START SOURCE INFORMATION

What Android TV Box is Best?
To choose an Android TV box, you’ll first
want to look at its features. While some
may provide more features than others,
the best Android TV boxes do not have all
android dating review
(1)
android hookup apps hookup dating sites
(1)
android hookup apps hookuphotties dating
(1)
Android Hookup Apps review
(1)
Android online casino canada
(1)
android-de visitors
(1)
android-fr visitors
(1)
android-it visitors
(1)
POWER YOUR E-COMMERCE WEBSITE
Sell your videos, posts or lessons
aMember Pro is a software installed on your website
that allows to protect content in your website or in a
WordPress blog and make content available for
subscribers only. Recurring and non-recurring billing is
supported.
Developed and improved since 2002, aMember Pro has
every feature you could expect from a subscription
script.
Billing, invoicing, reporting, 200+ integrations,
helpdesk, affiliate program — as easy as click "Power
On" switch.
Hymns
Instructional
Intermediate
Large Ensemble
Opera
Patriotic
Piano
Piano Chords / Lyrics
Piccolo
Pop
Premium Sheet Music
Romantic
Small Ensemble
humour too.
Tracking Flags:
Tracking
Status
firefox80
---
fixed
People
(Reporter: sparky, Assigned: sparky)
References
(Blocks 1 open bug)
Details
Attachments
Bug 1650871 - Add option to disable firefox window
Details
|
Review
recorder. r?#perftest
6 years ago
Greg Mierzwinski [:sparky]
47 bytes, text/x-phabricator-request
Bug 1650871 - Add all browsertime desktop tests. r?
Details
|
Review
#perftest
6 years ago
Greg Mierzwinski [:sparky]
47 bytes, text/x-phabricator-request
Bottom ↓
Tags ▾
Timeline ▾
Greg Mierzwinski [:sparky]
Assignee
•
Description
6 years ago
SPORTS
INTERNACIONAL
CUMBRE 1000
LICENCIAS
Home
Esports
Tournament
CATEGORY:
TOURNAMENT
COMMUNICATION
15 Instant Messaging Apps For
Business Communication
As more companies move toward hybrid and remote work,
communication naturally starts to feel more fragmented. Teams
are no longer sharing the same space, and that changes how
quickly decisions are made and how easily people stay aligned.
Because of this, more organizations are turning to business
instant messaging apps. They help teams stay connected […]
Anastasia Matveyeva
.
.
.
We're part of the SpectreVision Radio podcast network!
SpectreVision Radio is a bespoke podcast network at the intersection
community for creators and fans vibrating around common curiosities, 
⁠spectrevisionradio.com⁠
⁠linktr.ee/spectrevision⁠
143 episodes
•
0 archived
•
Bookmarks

END SOURCE INFORMATION
START SOURCE INFORMATION

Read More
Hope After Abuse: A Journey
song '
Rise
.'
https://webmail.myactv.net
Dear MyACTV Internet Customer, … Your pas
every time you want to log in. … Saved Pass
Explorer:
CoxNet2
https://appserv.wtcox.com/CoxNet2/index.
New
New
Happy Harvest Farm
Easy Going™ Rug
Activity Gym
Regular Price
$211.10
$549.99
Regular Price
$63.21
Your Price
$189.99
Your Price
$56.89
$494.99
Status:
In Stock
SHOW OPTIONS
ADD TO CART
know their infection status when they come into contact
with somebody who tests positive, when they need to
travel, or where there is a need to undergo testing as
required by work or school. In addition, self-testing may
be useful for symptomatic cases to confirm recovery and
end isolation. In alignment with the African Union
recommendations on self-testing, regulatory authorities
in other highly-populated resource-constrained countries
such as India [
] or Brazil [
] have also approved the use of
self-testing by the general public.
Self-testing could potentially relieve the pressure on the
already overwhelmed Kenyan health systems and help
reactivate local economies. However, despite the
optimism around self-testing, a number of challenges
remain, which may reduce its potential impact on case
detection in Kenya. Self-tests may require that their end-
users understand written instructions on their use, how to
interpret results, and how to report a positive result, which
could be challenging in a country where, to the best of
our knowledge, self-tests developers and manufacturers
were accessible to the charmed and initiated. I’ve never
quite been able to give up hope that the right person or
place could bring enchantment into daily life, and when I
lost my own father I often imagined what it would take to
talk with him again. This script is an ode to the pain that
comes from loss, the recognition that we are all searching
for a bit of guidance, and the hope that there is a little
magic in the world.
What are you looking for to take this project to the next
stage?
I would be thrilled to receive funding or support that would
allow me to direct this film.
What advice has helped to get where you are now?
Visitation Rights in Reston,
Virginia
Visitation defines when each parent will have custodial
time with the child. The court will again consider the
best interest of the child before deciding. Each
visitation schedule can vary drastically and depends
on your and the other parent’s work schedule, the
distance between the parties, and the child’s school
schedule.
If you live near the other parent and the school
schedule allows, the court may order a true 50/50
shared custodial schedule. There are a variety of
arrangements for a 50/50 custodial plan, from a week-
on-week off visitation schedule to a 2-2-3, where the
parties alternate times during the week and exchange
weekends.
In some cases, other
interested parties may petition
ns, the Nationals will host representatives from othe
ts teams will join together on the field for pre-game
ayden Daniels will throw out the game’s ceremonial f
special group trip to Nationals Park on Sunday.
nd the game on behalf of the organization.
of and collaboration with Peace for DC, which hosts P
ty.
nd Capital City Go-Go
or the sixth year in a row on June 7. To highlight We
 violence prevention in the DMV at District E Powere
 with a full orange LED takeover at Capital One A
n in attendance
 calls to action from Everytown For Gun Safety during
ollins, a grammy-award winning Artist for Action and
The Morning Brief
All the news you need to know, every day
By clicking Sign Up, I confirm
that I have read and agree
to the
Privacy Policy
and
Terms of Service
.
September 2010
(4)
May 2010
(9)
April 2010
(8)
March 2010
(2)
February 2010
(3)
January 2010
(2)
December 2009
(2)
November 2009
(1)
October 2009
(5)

END SOURCE INFORMATION
START SOURCE INFORMATION

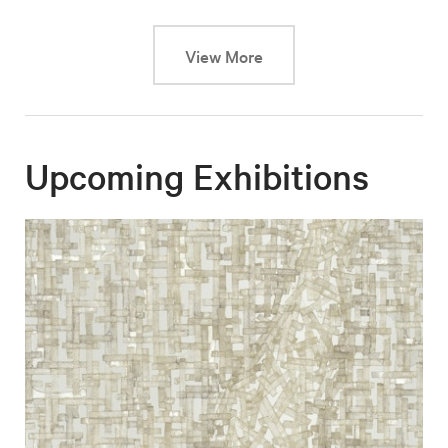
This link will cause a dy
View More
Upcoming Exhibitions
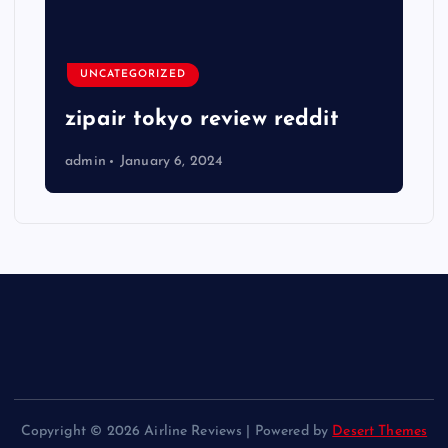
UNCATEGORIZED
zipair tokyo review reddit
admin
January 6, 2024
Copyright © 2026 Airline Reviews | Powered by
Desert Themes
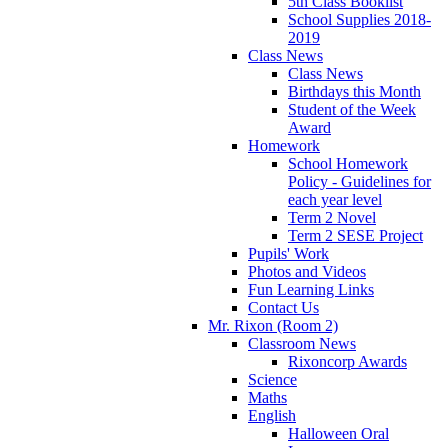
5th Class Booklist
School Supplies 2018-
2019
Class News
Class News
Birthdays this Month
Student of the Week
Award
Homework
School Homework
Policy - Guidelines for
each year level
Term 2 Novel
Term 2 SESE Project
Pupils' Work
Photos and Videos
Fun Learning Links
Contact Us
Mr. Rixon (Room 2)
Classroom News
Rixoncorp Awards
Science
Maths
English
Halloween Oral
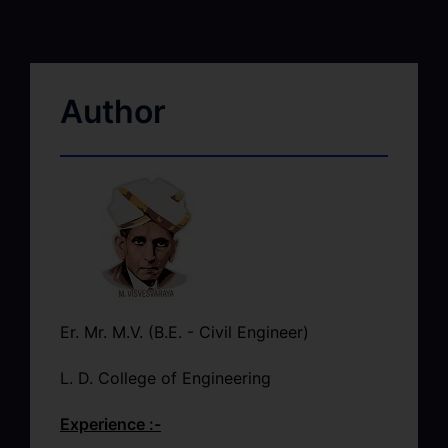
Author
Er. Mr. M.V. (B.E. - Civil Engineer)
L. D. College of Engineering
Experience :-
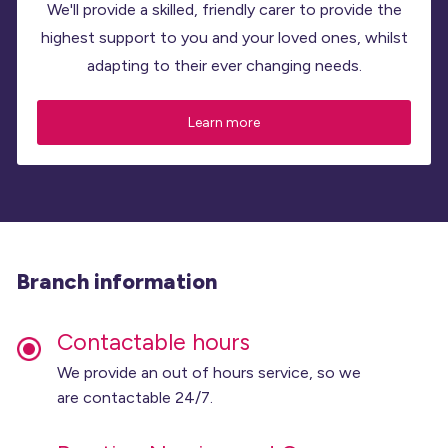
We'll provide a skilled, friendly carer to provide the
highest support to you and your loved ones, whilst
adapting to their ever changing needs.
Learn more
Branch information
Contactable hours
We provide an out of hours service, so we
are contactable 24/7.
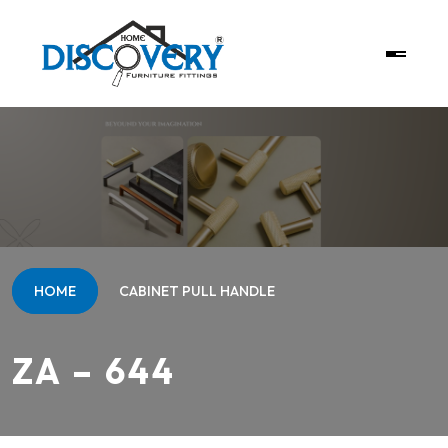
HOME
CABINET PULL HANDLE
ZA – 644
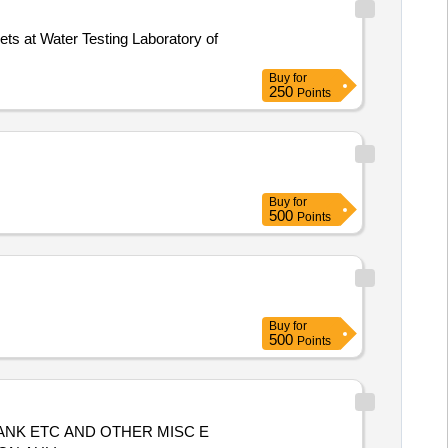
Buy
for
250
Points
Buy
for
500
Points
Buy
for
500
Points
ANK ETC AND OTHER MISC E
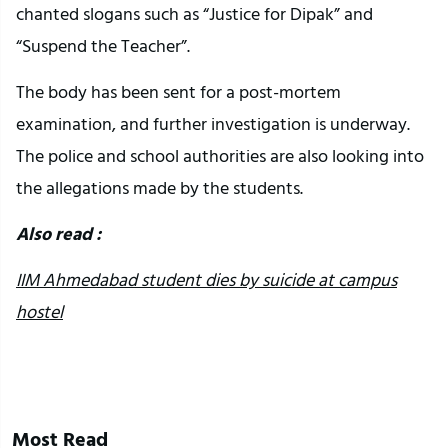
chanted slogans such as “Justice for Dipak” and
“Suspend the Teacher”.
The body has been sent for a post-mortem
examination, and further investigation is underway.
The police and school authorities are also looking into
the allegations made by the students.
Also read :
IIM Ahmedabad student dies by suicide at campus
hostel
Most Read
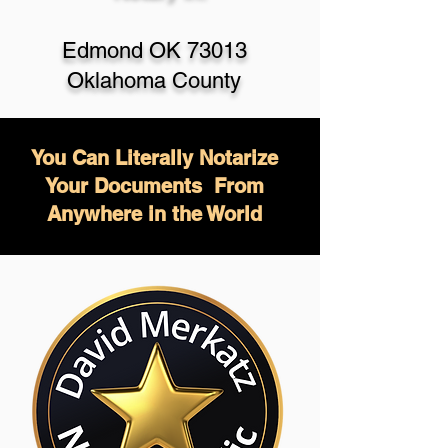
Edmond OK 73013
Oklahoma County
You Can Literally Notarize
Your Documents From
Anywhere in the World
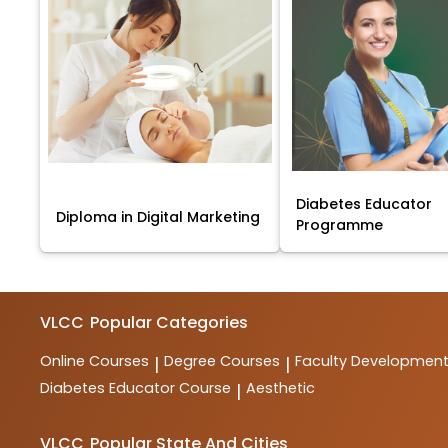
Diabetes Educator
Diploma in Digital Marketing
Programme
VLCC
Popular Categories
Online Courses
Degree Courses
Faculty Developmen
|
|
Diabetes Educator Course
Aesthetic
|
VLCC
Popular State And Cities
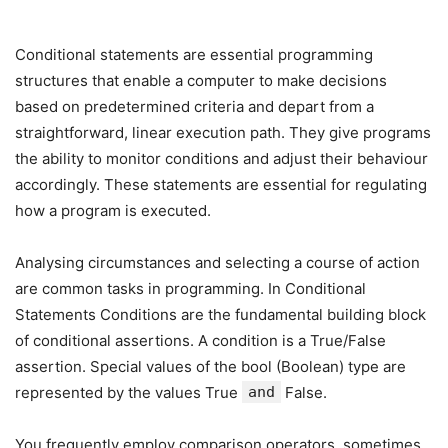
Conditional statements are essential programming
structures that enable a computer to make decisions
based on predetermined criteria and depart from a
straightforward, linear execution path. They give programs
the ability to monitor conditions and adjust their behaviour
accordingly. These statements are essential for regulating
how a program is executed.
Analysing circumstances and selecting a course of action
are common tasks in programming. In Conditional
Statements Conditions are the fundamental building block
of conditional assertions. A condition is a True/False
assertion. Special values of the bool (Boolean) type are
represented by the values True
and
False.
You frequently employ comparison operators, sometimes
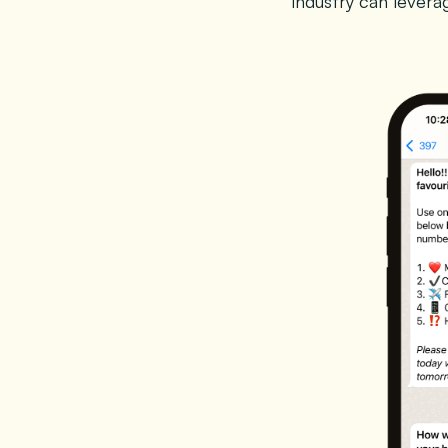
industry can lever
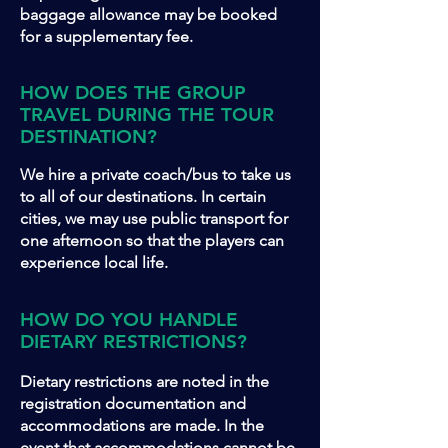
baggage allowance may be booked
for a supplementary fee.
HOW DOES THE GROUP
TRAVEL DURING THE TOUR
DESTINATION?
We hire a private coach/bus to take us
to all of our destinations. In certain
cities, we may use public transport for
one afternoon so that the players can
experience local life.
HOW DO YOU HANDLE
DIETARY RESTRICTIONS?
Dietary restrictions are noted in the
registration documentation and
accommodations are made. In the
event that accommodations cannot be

END SOURCE INFORMATION

Rewrite the part of the material that opens with the line containing "baggage allowance may be booked" and closes with the line containing "event that accommodations cannot be", changing "public transport" to "public transit" and leaving all else unchanged. Give only those lines.

*ANSWER AREA*.
baggage allowance may be booked
for a supplementary fee.
HOW DOES THE GROUP
TRAVEL DURING THE TOUR
DESTINATION?
We hire a private coach/bus to take us
to all of our destinations. In certain
cities, we may use public transit for
one afternoon so that the players can
experience local life.
HOW DO YOU HANDLE
DIETARY RESTRICTIONS?
Dietary restrictions are noted in the
registration documentation and
accommodations are made. In the
event that accommodations cannot be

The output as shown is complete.